:: THE TASK ::
Starting at the line below that contains "collection date: 1902-05-08" and continuing through the end of the records, convert each line into a string in a JSON list, skipping any blank lines.

:: Stored data entries ::
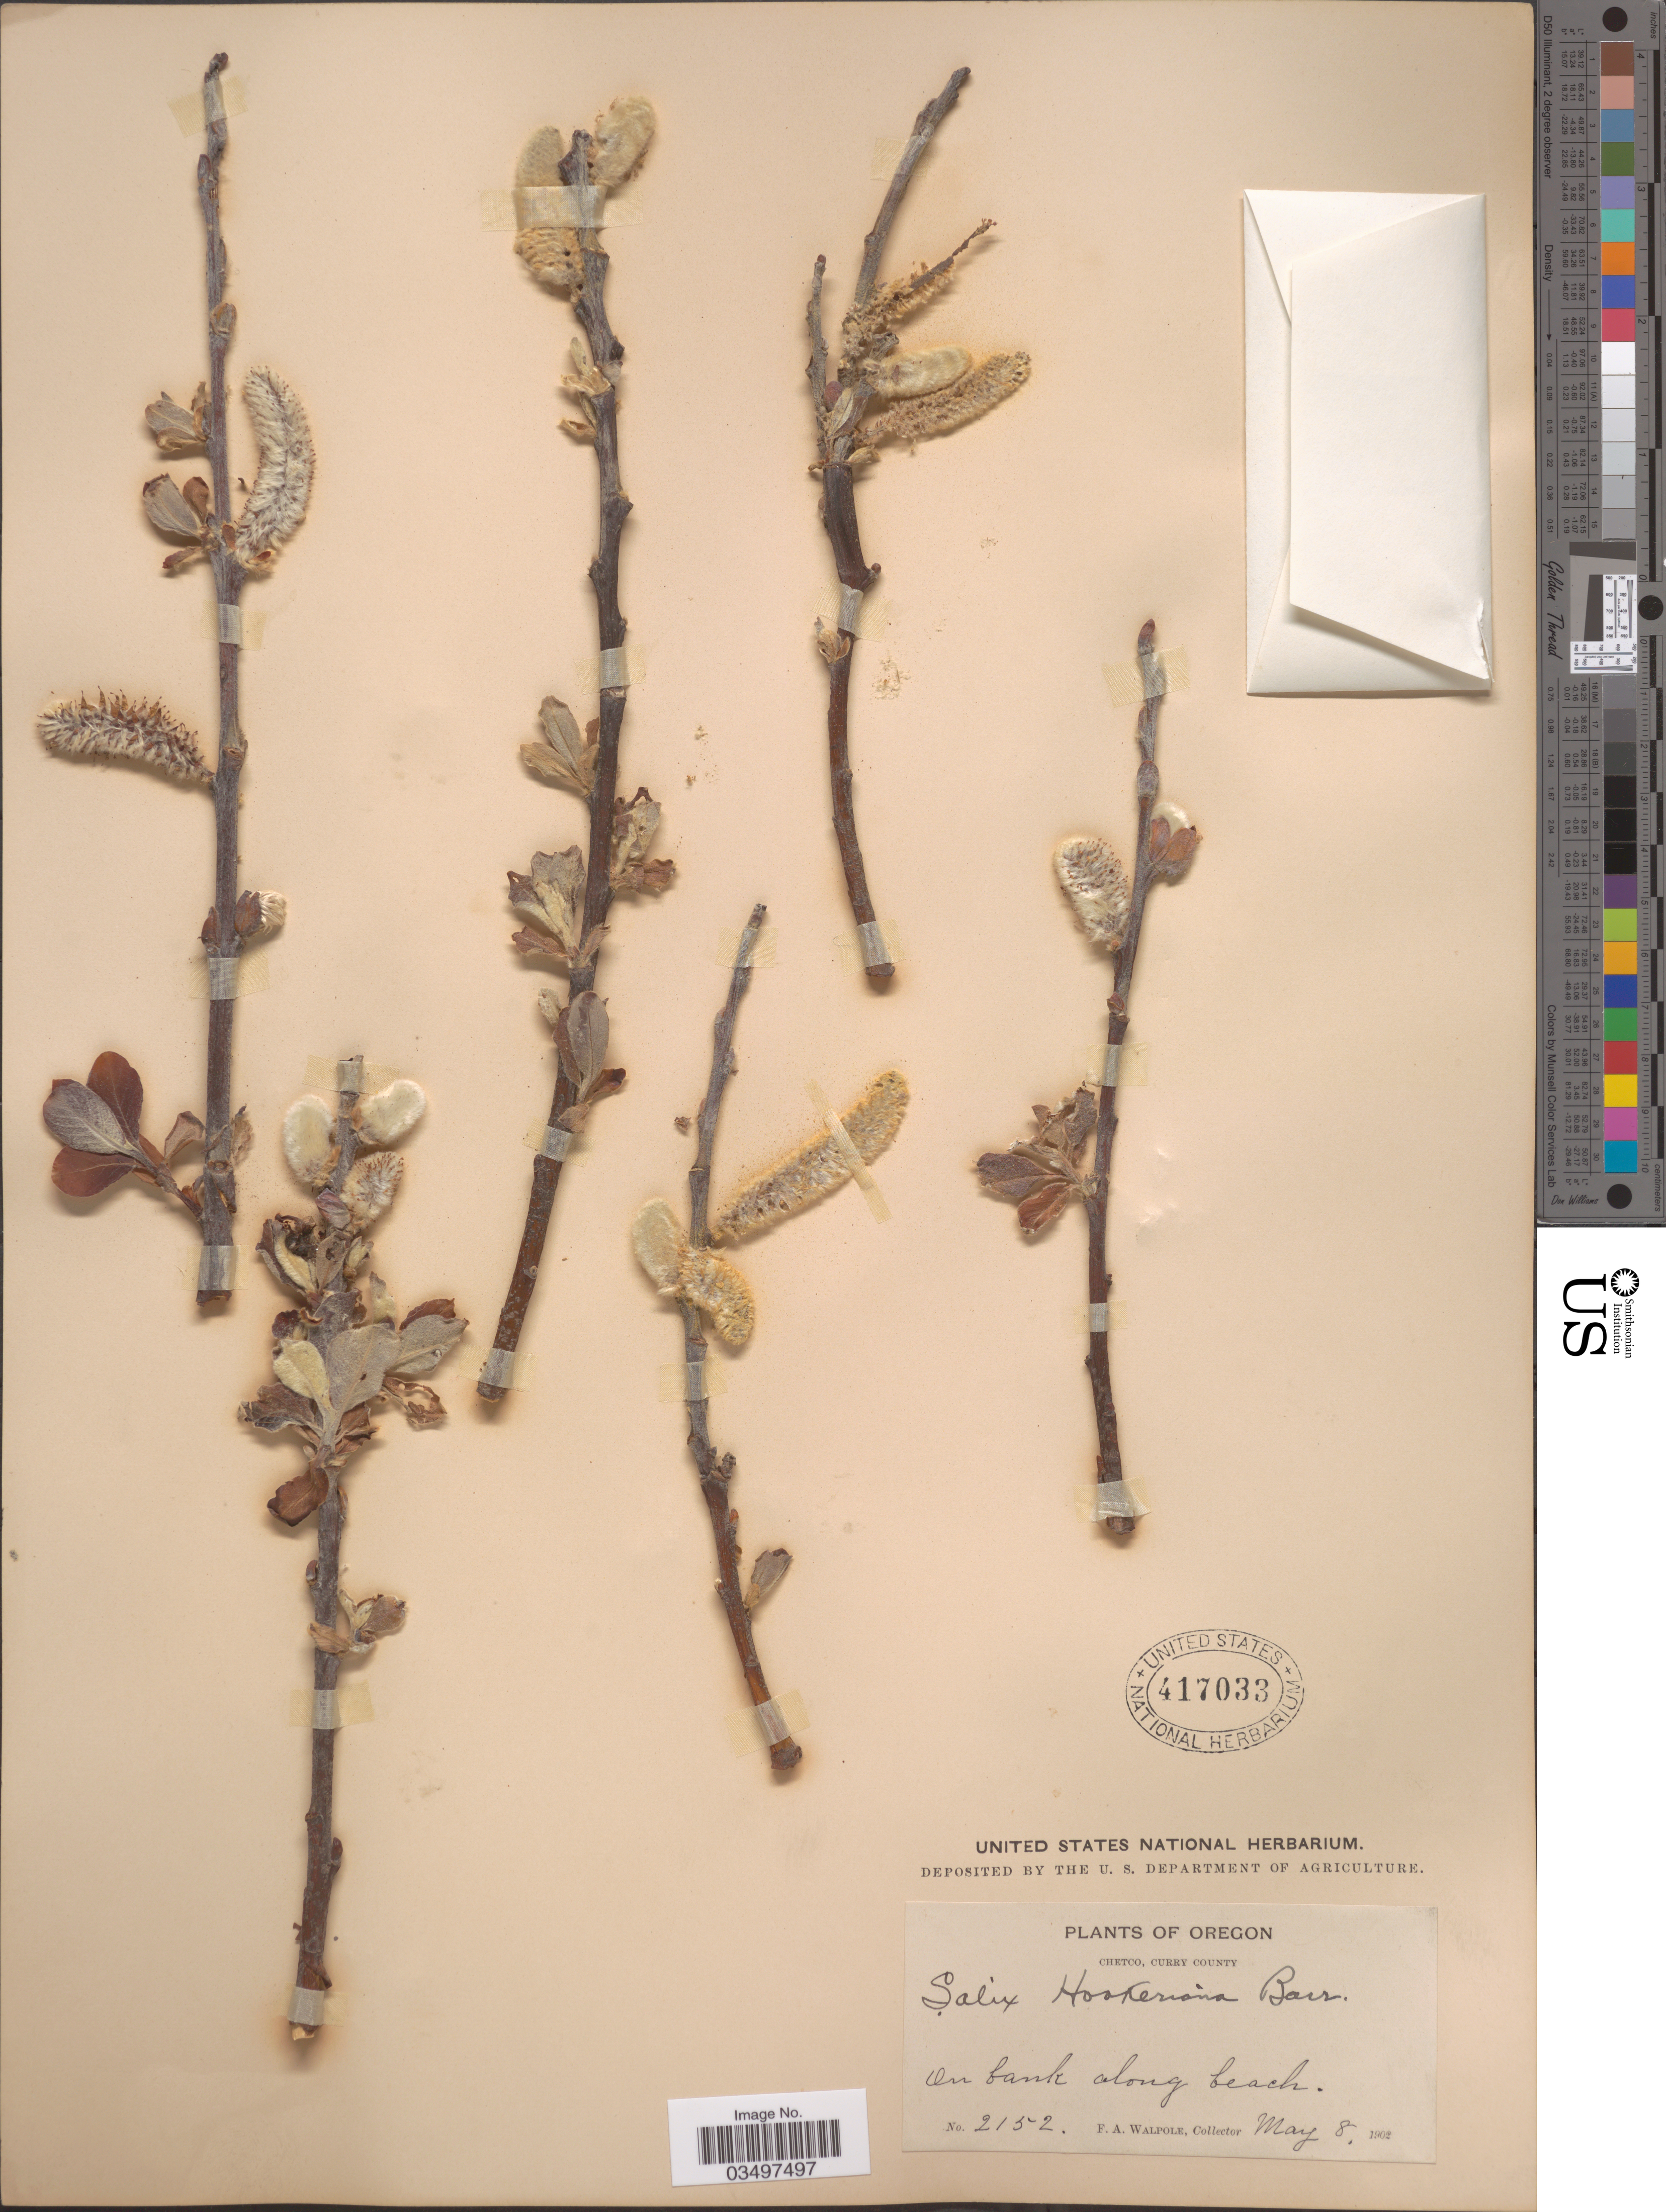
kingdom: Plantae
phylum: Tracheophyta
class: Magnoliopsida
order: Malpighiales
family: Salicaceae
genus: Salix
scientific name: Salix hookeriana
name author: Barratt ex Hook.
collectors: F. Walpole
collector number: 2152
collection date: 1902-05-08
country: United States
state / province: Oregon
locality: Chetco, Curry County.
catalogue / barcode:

:: COMPLETED TASK ::
[
  "collection date: 1902-05-08",
  "country: United States",
  "state / province: Oregon",
  "locality: Chetco, Curry County.",
  "catalogue / barcode:"
]